The discovery unearthed more unexpected connections.
Just days ahead of Ogburn’s institution as rector — delayed by nearly two years because of the pandemic — a woman walked into the church looking for the votive ship. The woman introduced herself as Joanna Yellowlees Bound, the wife of marine archaeologist Mensun Bound, who led the search for the Endurance. She had read about St. Paul’s votive ship and came to see it while Mensun was delivering a lecture in New York City.
She returned with Mensun to attend Ogburn’s institution that weekend.

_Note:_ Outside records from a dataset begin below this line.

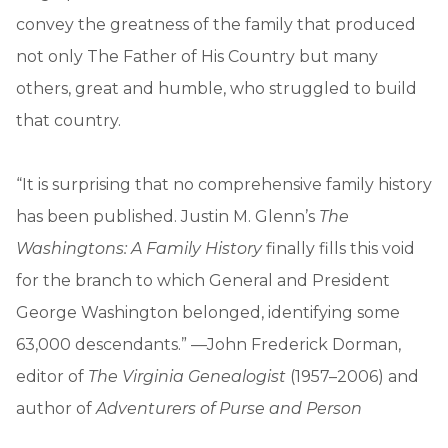
convey the greatness of the family that produced
not only The Father of His Country but many
others, great and humble, who struggled to build
that country.
“It is surprising that no comprehensive family history
has been published. Justin M. Glenn’s
The
Washingtons: A Family History
finally fills this void
for the branch to which General and President
George Washington belonged, identifying some
63,000 descendants.” —John Frederick Dorman,
editor of
The Virginia Genealogist
(1957–2006) and
author of
Adventurers of Purse and Person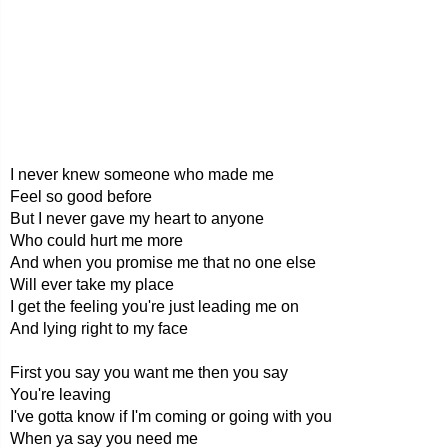
I never knew someone who made me
Feel so good before
But I never gave my heart to anyone
Who could hurt me more
And when you promise me that no one else
Will ever take my place
I get the feeling you're just leading me on
And lying right to my face
First you say you want me then you say
You're leaving
I've gotta know if I'm coming or going with you
When ya say you need me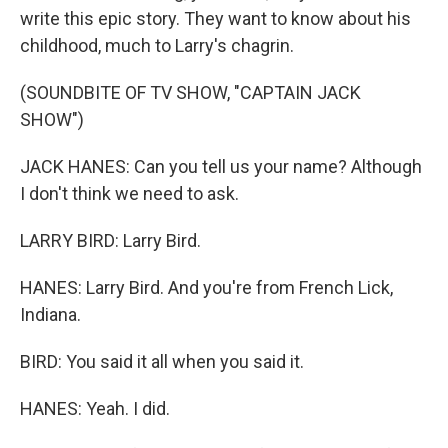
write this epic story. They want to know about his
childhood, much to Larry's chagrin.
(SOUNDBITE OF TV SHOW, "CAPTAIN JACK
SHOW")
JACK HANES: Can you tell us your name? Although
I don't think we need to ask.
LARRY BIRD: Larry Bird.
HANES: Larry Bird. And you're from French Lick,
Indiana.
BIRD: You said it all when you said it.
HANES: Yeah. I did.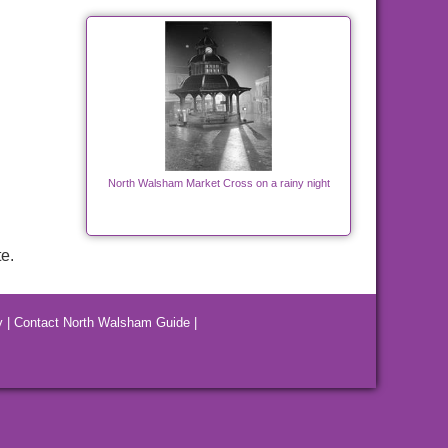
North Walsham Market Cross on a rainy night
e.
y
|
Contact North Walsham Guide
|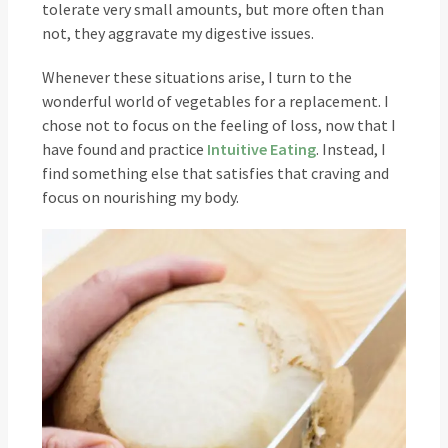
tolerate very small amounts, but more often than
not, they aggravate my digestive issues.
Whenever these situations arise, I turn to the
wonderful world of vegetables for a replacement. I
chose not to focus on the feeling of loss, now that I
have found and practice
Intuitive Eating
. Instead, I
find something else that satisfies that craving and
focus on nourishing my body.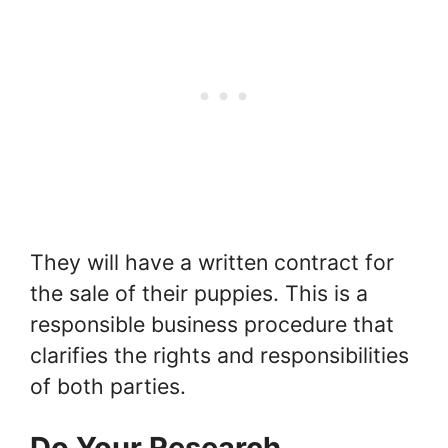
They will have a written contract for
the sale of their puppies. This is a
responsible business procedure that
clarifies the rights and responsibilities
of both parties.
Do Your Research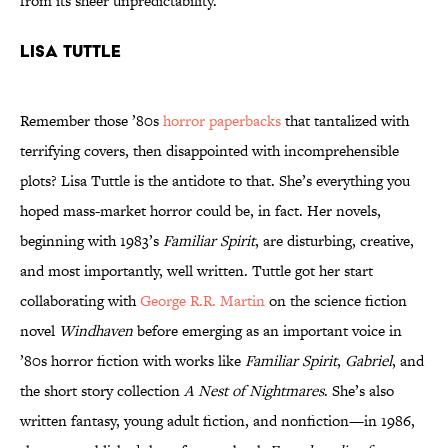
from its sheer unpredictability.
Lisa Tuttle
Remember those ’80s
horror paperbacks
that tantalized with
terrifying covers, then disappointed with incomprehensible
plots? Lisa Tuttle is the antidote to that. She’s everything you
hoped mass-market horror could be, in fact. Her novels,
beginning with 1983’s
Familiar Spirit
, are disturbing, creative,
and most importantly, well written. Tuttle got her start
collaborating with
George R.R. Martin
on the science fiction
novel
Windhaven
before emerging as an important voice in
’80s horror fiction with works like
Familiar Spirit
,
Gabriel
, and
the short story collection
A Nest of Nightmares
. She’s also
written fantasy, young adult fiction, and nonfiction—in 1986,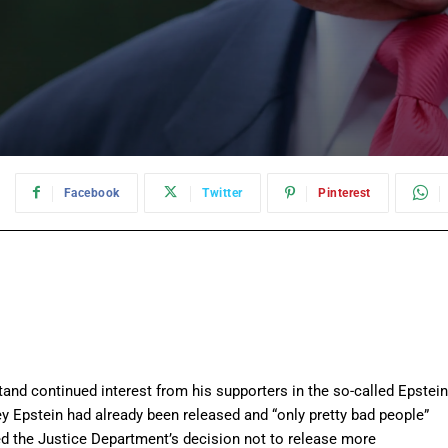
:
Facebook
Twitter
Pinterest
and continued interest from his supporters in the so-called Epstein
frey Epstein had already been released and “only pretty bad people”
zed the Justice Department’s decision not to release more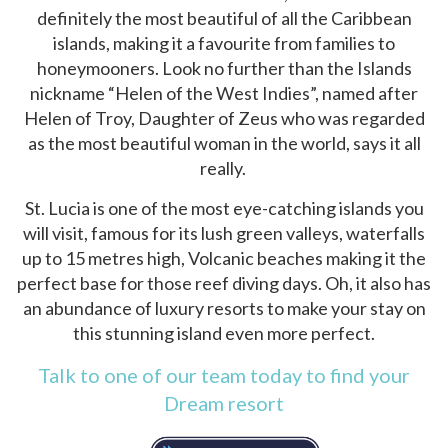
definitely the most beautiful of all the Caribbean
islands, making it a favourite from families to
honeymooners. Look no further than the Islands
nickname “Helen of the West Indies”, named after
Helen of Troy, Daughter of Zeus who was regarded
as the most beautiful woman in the world, says it all
really.
St. Lucia is one of the most eye-catching islands you
will visit, famous for its lush green valleys, waterfalls
up to 15 metres high, Volcanic beaches making it the
perfect base for those reef diving days. Oh, it also has
an abundance of luxury resorts to make your stay on
this stunning island even more perfect.
Talk to one of our team today to find your
Dream resort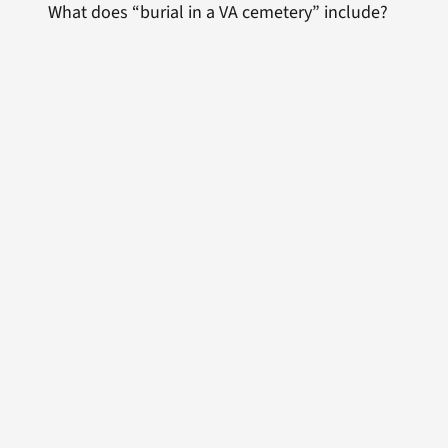
What does “burial in a VA cemetery” include?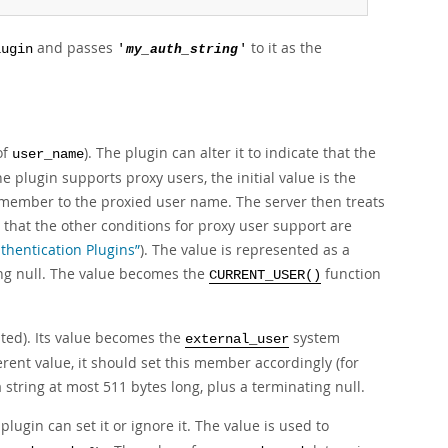
and passes
to it as the
lugin
'
my_auth_string
'
of
). The plugin can alter it to indicate that the
user_name
he plugin supports proxy users, the initial value is the
 member to the proxied user name. The server then treats
 that the other conditions for proxy user support are
thentication Plugins”
). The value is represented as a
ing null. The value becomes the
function
CURRENT_USER()
nated). Its value becomes the
system
external_user
erent value, it should set this member accordingly (for
string at most 511 bytes long, plus a terminating null.
lugin can set it or ignore it. The value is used to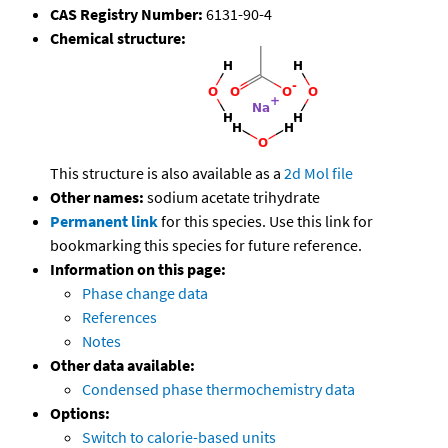
CAS Registry Number:
6131-90-4
Chemical structure:
This structure is also available as a
2d Mol file
Other names:
sodium acetate trihydrate
Permanent link
for this species. Use this link for
bookmarking this species for future reference.
Information on this page:
Phase change data
References
Notes
Other data available:
Condensed phase thermochemistry data
Options:
Switch to calorie-based units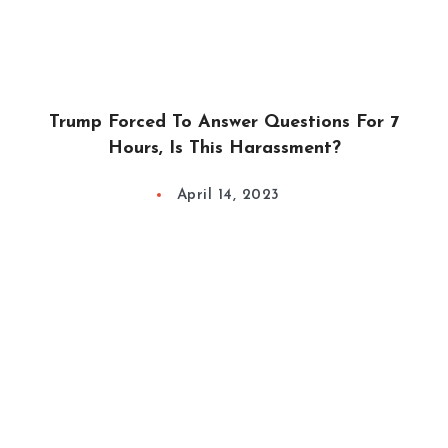
Trump Forced To Answer Questions For 7
Hours, Is This Harassment?
April 14, 2023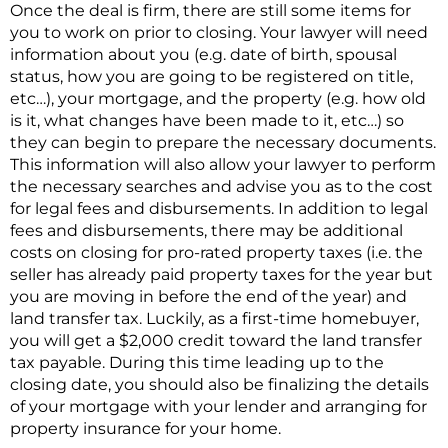
Once the deal is firm, there are still some items for
you to work on prior to closing. Your lawyer will need
information about you (e.g. date of birth, spousal
status, how you are going to be registered on title,
etc…), your mortgage, and the property (e.g. how old
is it, what changes have been made to it, etc…) so
they can begin to prepare the necessary documents.
This information will also allow your lawyer to perform
the necessary searches and advise you as to the cost
for legal fees and disbursements. In addition to legal
fees and disbursements, there may be additional
costs on closing for pro-rated property taxes (i.e. the
seller has already paid property taxes for the year but
you are moving in before the end of the year) and
land transfer tax. Luckily, as a first-time homebuyer,
you will get a $2,000 credit toward the land transfer
tax payable. During this time leading up to the
closing date, you should also be finalizing the details
of your mortgage with your lender and arranging for
property insurance for your home.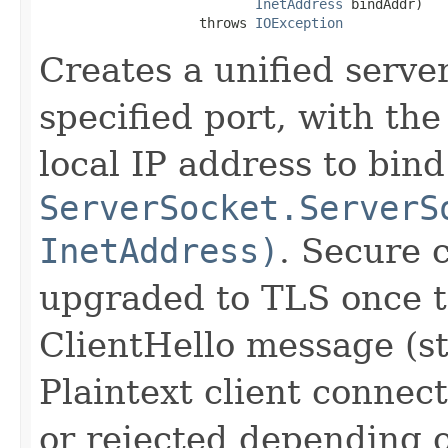
InetAddress
 bindAddr)

                    throws 
IOException
Creates a unified serve
specified port, with the
local IP address to bind
ServerSocket.ServerS
InetAddress)
. Secure 
upgraded to TLS once t
ClientHello message (s
Plaintext client connect
or rejected depending o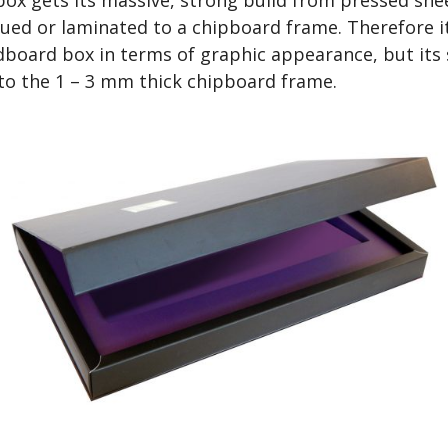
ued or laminated to a chipboard frame. Therefore it
rdboard box in terms of graphic appearance, but its
to the 1 – 3 mm thick chipboard frame.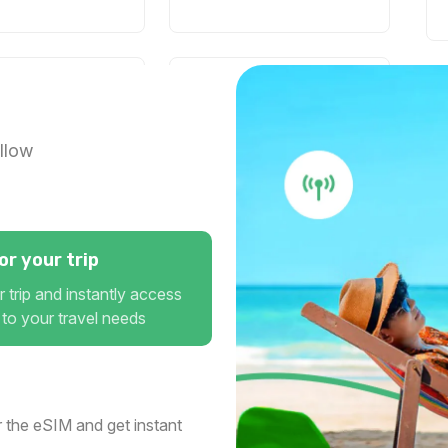
2 GB
1 days
For 1 days
0 USD
$15.04 USD
llow
3 GB
r your trip
15 days
For 30 days
 trip and instantly access
0 USD
$20.40 USD
 to your travel needs
3 GB
 the eSIM and get instant
1 days
For 30 days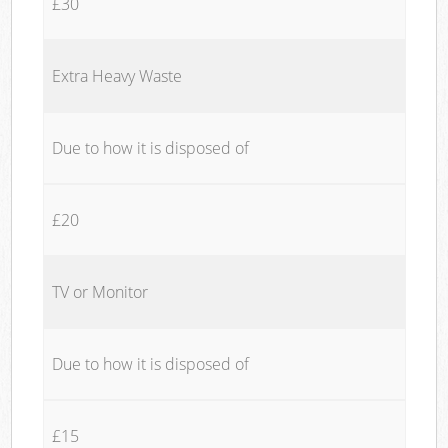
£30
Extra Heavy Waste
Due to how it is disposed of
£20
TV or Monitor
Due to how it is disposed of
£15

Miller, who has family in the Falkland Islands, learned after the service that Mensun Bound, a native of the archipelago, is friends with Miller’s cousin. Miller hasn’t seen his relative in more than 50 years.
Miller’s cousin “was in his early 20s when he left England,” said Miller, a native of England. “He graduated from university with a law degree, joined a law firm and hated it, and thought What do I do now? And so, he went as far away as he could go and went to the Falkland Islands to be a sheep farmer.”
“It’s just uncanny,” Ogburn said of the connection.
Miller expresses mixed feelings on whether he would like to see a revival of votive ships at St. Paul’s.
“I think it’s possible that there could well be opportunities in the future for other boats to be built, but it really is dependent on some sort of disaster, which we don’t want. But I would love to see more ships hanging there.”
The experience of building St. Paul’s first votive ship in a century, Miller said, was “quite thrilling.”
All of the connections that rose to the surface throughout the project felt like confirmation that it was supposed to happen, Ogburn said.
“It feels like the work of the angels,” he said. “It’s like facilitating something that was supposed to happen without knowing any of it at the time.”
In the church, the fourth Station of the Cross is located near the votive ship. During Lent, it took on another layer of rich meaning.
“What shall I testify unto thee? What shall I liken to thee, O daughter of Jerusalem? What shall I compare to thee, that I may comfort thee, O virgin daughter of Zion?” the station’s citation from Lamentations reads. “For thy ruin is deep as the sea: who can heal thee? Blessed are they that mourn: for they shall be comforted. The Lord shall be thine everlasting light, and the days of thy mourning shall be ended.”